Ik laat haar het voorbeeld van het washandnestje met kuikentjes zien. Het meisje lijkt niet meer naar het toilet te hoeven en blijft bij mij staan.
Moet ik haar naar het toilet sturen of terug naar de klas? Ik besluit wat met haar te kletsen. Juf Sandra komt erbij.
‘Je mag Stefanie wel helpen.’ zegt ze tegen de kleuter.
Terwijl het meisje en ik de kuikentjes van oogjes voorzien, komen nog twee kinderen helpen om de snaveltjes op te plakken.
‘We gaan in de hal een lied zingen.’ onderbreekt juf Sandra ons.
Uit alle lokalen komen kinderen de hal in. Ze vormen een kring, bovenbouwers achteraan, kleuters vooraan. De directrice staat in het midden van de cirkel. Ze zingt het lied van de vrede één keer voor. Daarna zingt de hele school, niet hard, maar beheerst. De kinderen geven elkaar een hand. Iedereen hoort erbij op deze jenaplanschool, toch houd ik mijn handen nederig ineengevouwen en ga wat achteruit. Wellicht ben ik overrompelt door het moment dat intiem aanvoelt. De washandkuikentjes, die voor de Unicef markt zijn, staan onaangeroerd op de tafel. Adriana houdt de hand van een bovenbouwjongen vast. Ik zie haar lippen bewegen. Ze kent het lied.

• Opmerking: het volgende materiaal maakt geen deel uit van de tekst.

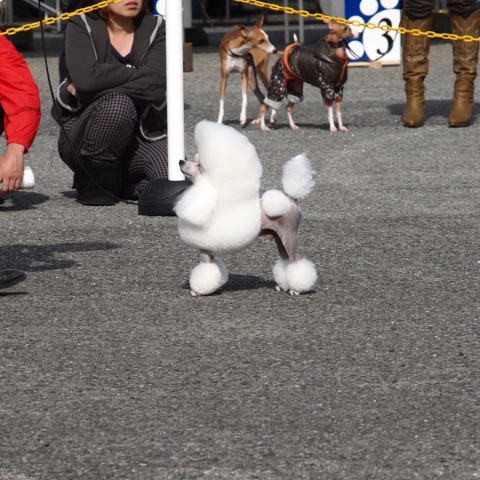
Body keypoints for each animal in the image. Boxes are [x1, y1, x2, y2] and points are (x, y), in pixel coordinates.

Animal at [174, 120, 316, 296]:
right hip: (279, 238)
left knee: (296, 260)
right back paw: (284, 285)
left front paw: (199, 291)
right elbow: (216, 268)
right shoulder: (210, 250)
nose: (181, 161)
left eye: (199, 165)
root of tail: (292, 201)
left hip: (289, 236)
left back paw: (297, 289)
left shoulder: (205, 250)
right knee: (286, 261)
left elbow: (205, 271)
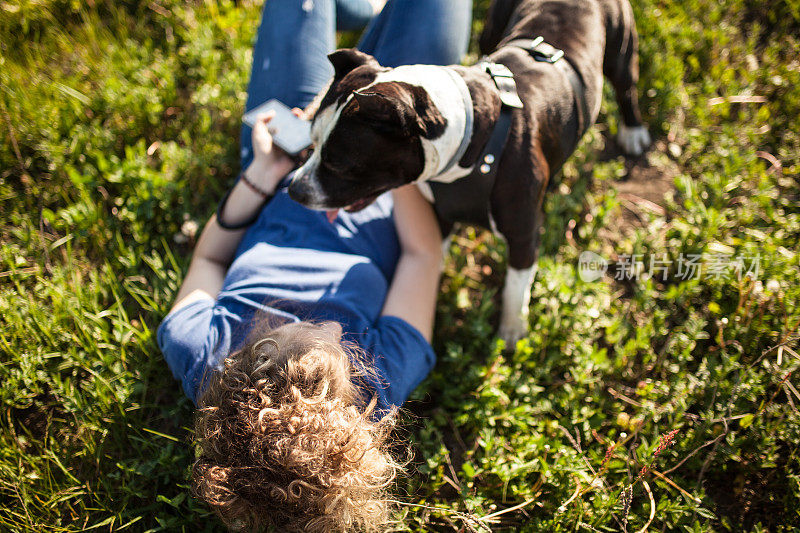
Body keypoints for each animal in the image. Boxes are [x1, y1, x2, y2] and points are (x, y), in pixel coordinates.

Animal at [288, 0, 648, 342]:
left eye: (339, 163)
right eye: (311, 145)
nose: (293, 190)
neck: (470, 139)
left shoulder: (523, 237)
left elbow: (515, 290)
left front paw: (511, 333)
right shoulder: (440, 215)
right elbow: (437, 253)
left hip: (620, 48)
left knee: (626, 86)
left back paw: (633, 130)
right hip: (493, 27)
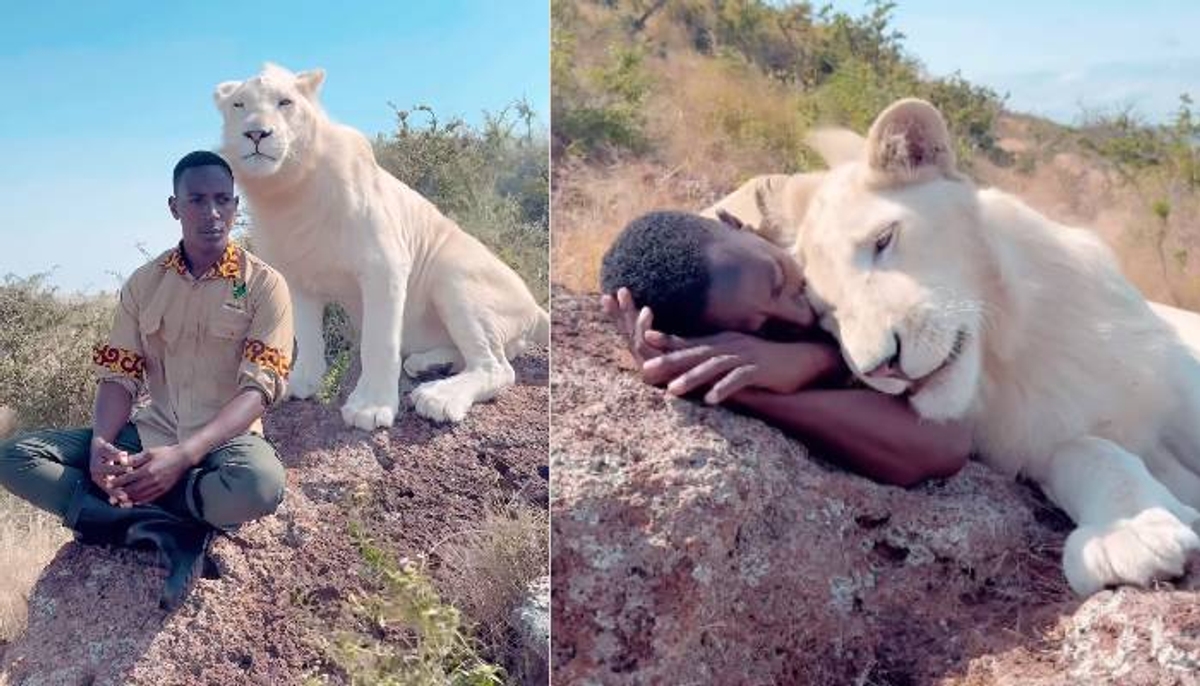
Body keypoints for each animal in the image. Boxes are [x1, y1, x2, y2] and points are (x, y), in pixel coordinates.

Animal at [216, 64, 549, 429]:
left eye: (284, 102)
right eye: (239, 105)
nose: (256, 133)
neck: (288, 191)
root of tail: (535, 307)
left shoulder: (383, 265)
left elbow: (378, 341)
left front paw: (370, 408)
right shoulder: (295, 276)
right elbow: (306, 334)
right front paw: (302, 382)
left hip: (453, 275)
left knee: (498, 367)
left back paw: (439, 396)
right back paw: (430, 364)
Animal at [705, 98, 1200, 597]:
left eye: (883, 240)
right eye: (824, 314)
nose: (881, 366)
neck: (1011, 356)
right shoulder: (1037, 446)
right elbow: (1087, 451)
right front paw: (1129, 533)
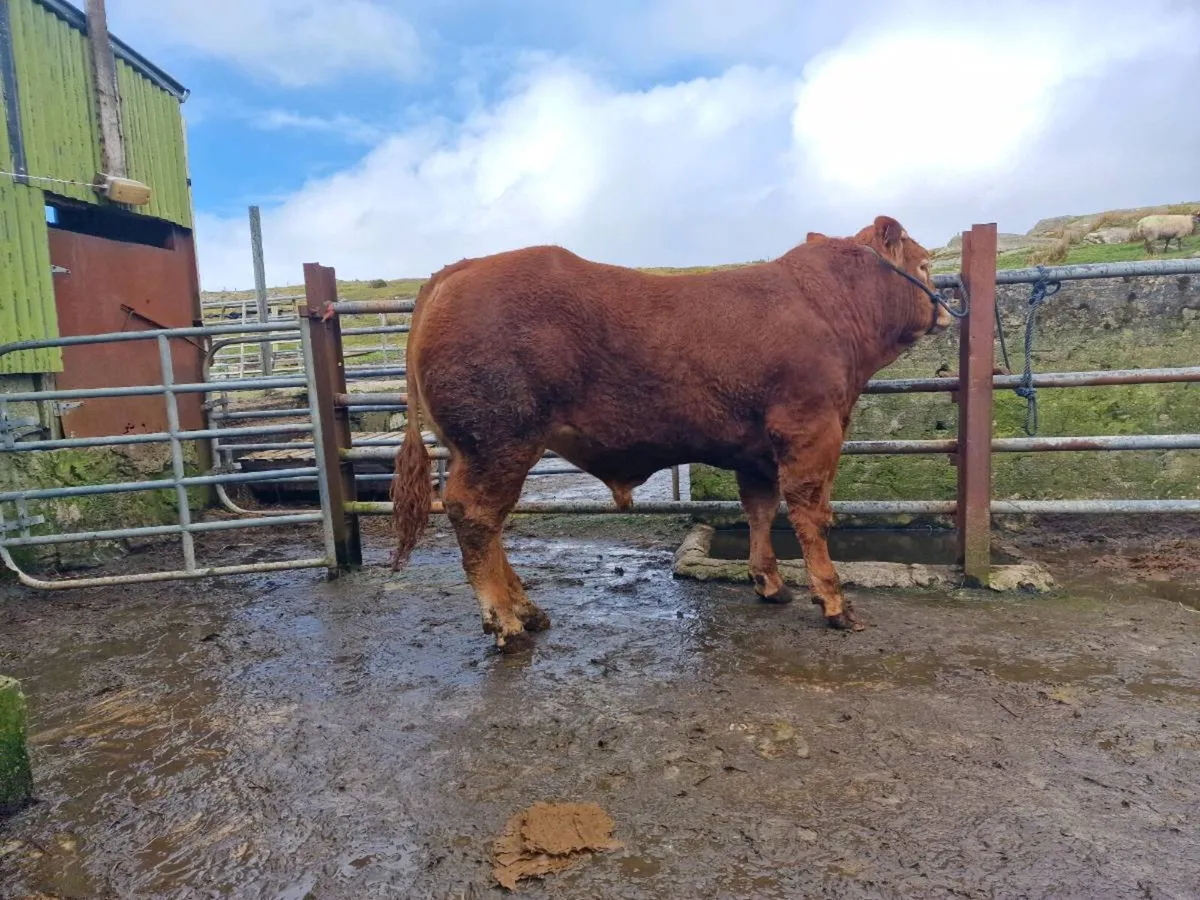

Het schoolhoofd vraagt of iedereen aan alle kinderen wil denken die op dit moment op de vlucht zijn voor het geweld in de wereld. De intensiteit van het lied zwelt aan. ‘Ha hiemsha, shaia, shaia hoem,’ versta ik. Een mantra, iets van Gandhi ofzo. Ik zie vluchtelingetjes, spelend in opvangkampen, niet wetend waar hun nieuwe thuis zal zijn. Dan zie ik mijn adoptiedochter. Zij lijkt soms ook op de vlucht voor het verleden, voor verdriet. Misschien helpt het als ik in deze fijne atmosfeer aan haar denk, haar liefheb en haar loslaat. Ze is volwassen en doet het op haar manier. Waarschijnlijk kan het loskomen van elkaar alleen op een verdrietige, onuitgesproken manier. Er is nu rust, geen rancune.
‘Het is goed.’ zeg ik tegen mezelf.
Ik stop watten in de puntjes van een washandje. Een groepje kinderen komt mij weer helpen. Ze babbelen vrolijk, maar iets van de speciale sfeer is in de hal blijven hangen.